「サイズが小さいチームなので、リバウンドやフィフティーフィフティーのボールをいかに自分たちのものにするかというのが大事になってくる。貪欲にボールに食らいつくというのは練習中から意識していることで、それが今試合でも出せていると思います。シーズンの初めは自分の持ち味をなかなか出せなかったんですが、やり続けていくうちに自分に求められていることは明確になっていって、それを追求していった結果、地道に続けてきた結果が今のプレータイムの獲得につながっていると思います。

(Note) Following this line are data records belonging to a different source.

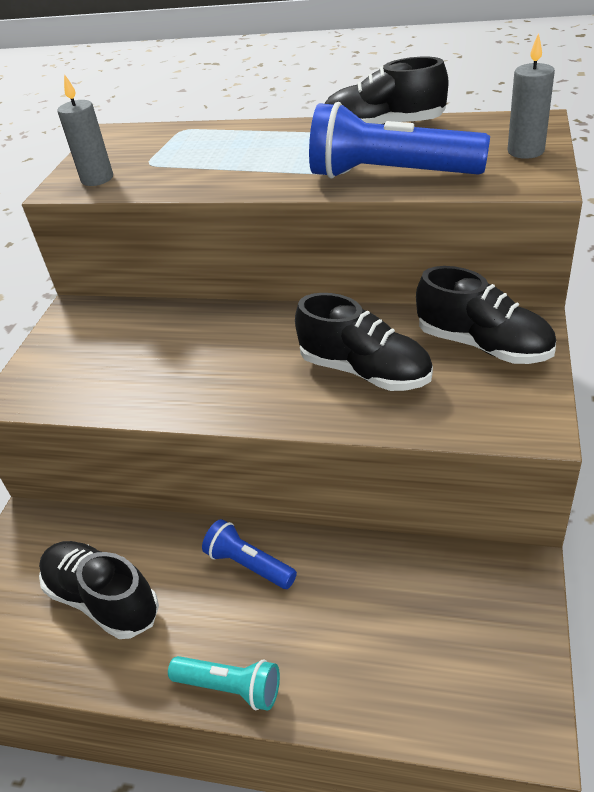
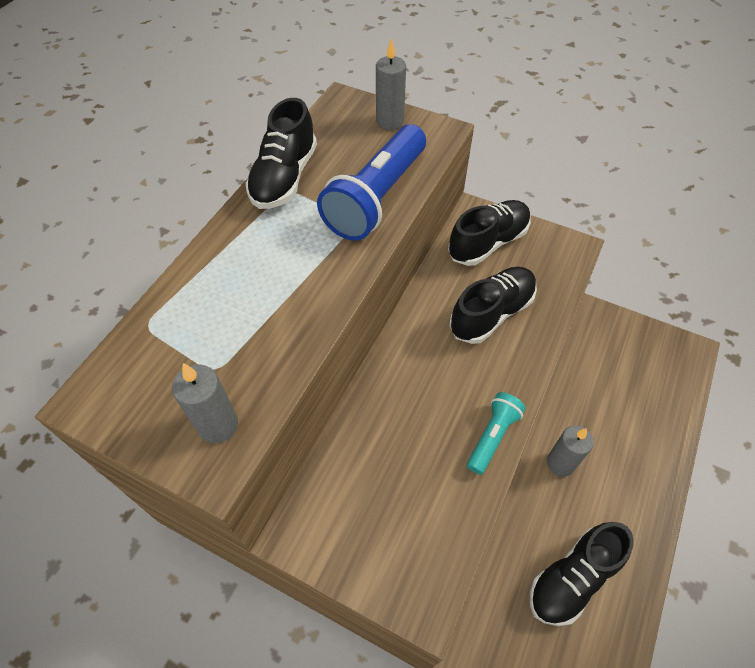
camera: 80 degrees left, 15 degrees up
turquoise flashlight [168,656,280,711] -> turquoise flashlight moved to [467,392,526,475]
blue flashlight [202,519,297,589] -> grey candle [547,426,594,477]

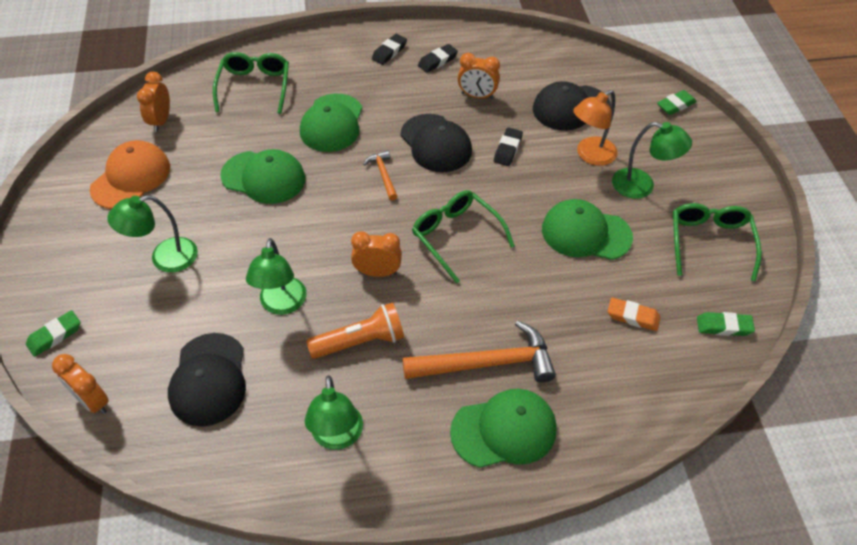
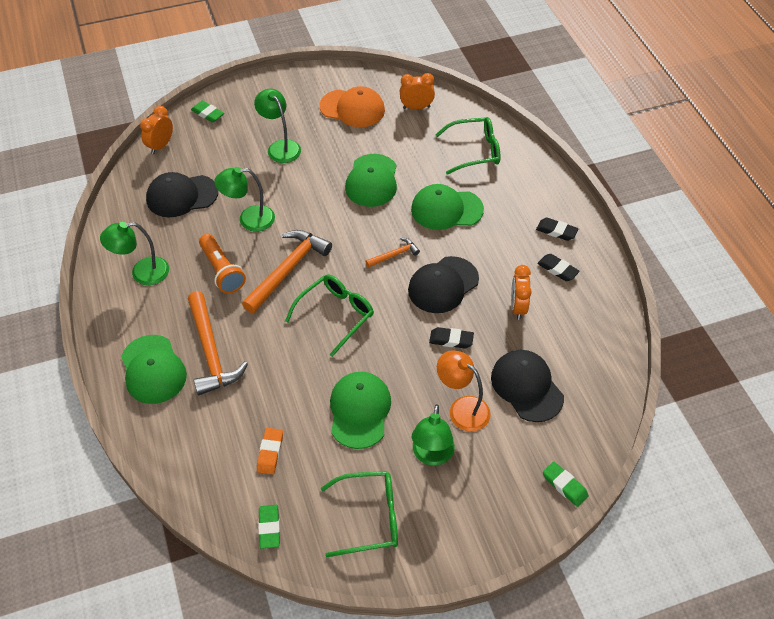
camera: 80 degrees right, 0 degrees up
orange clock [351,231,402,277] -> orange hammer [242,230,332,313]

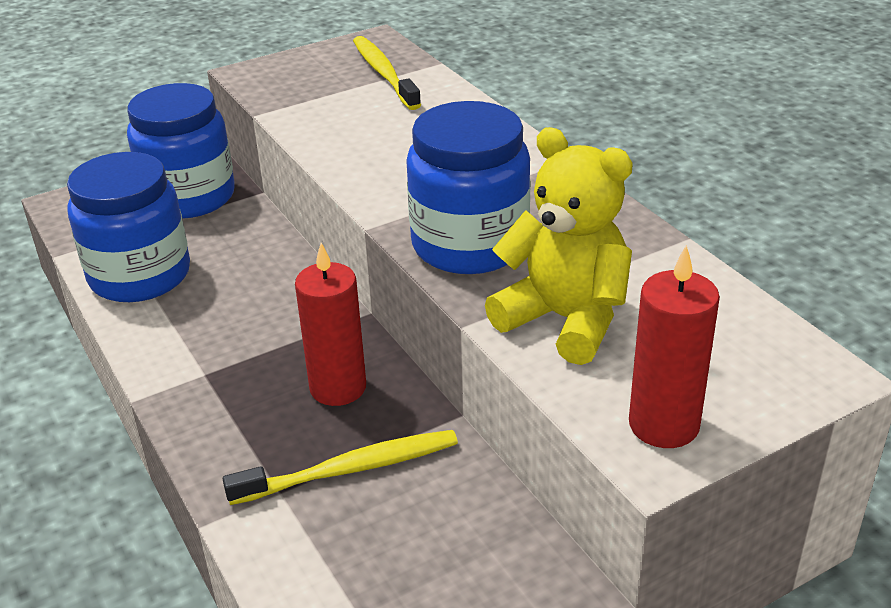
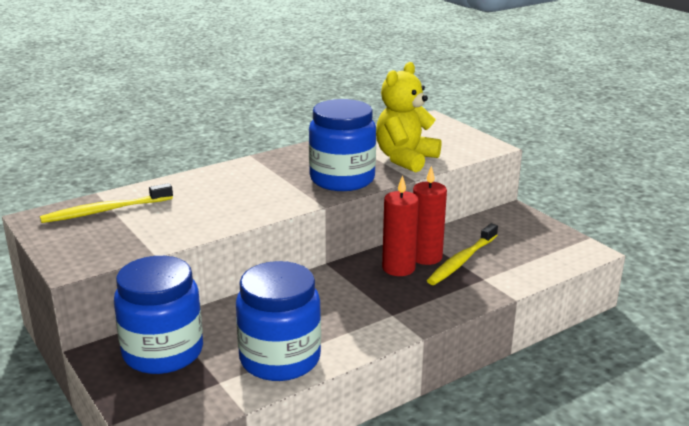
camera: 95 degrees left, 10 degrees down
yellow toothbrush [223,430,458,505] -> yellow toothbrush turned 120 degrees counterclockwise [427,223,498,285]
red candle [629,245,720,448] -> red candle moved to [413,166,447,265]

年末にホームで西宮ストークスと試合をした後に2日間のオフがあって、ちょうど年が明けたタイミングでもあったので、自分にもっと何かできることはないか、コーチ陣から求められていることをどうやったら遂行できるかということを考え直して、そこからもう1回自分の中で整理して取り組んでいけました。その後のアウェーの越谷アルファーズ戦の後にオールスターのバイウィークがあったんですが、ディフェンスでどれだけボールマンにプレッシャーを与えられるか、どういう状況でもチームに良い流れを持ってこれるようなプレーができるかを考えて、また気持ちを整理して後半戦に臨むことができた。そこがきっかけだったかなと思います」
愛媛に敗れた第2戦も、榎田個人のパフォーマンスは良かった。得点は4点だけだったが、その4点は第3クォーターに同点に追いつかれたところからの連続得点。その前後にはブロックショットやリバウンド、スティールも記録するなど、ハッスルプレーでチームを勢いづけた。
「第3クォーターにペースが落ちてしまったというのは昨日と似たような状況で、そこをどうにかして変えないといけないという思いでコートに入ったので、アグレッシブにいこうと思ったのがその4点につながったのかなと思います。ただ、グレートなチームになるという点で遂行できなかった部分があり、2300人を超えるお客さんの前でプレーオフを決める勝利を届けることができなくて、すごく悔しい結果になりました」
榎田自身は、プロになって以降では今が最も充実感を得られている。しかし、B2優勝とB1昇格を目標としている以上、チームはより一層のレベルアップが必要。榎田も、そこに貢献したいという意識が強い。
「コートで表現できる時間が増えてきてからは充実感は増してきてますが、まだまだ満足できる状況ではない。プレータイムをもらえるから満足するのではなく、まだ向上心を持って、自分に求められていることをもっと追求して、もっと良いパフォーマンスができるように日々の練習からステップアップしていかなきゃいけないと思います」
ところで、開催中のワールドベースボールクラシック(WBC)で日系人として初めて日本代表のメンバーに入ったラーズ・ヌートバーが大きな話題になっているが、その日本名が榎田達治であることもメディアでは盛んに取り上げられている。しかし、榎田はその事実を知らなかった。知らないということは、チームメート等からもまだイジられていないということだ。
「WBCをやってるのは知ってるんですが、今週末の試合にフォーカスしてたので、そこまでは知らなかったです(笑)。SNSで見た限りではすごく活躍してる選手なので、今それを聞いて、その選手に負けないくらい頑張らないとなと思いました」
ヌートバーは1番打者としてチームの牽引車となっている。榎田も先頭に立って走り回り、チームを引っ張る存在になれば、長崎のB1最短昇格は現実のものとなることだろう。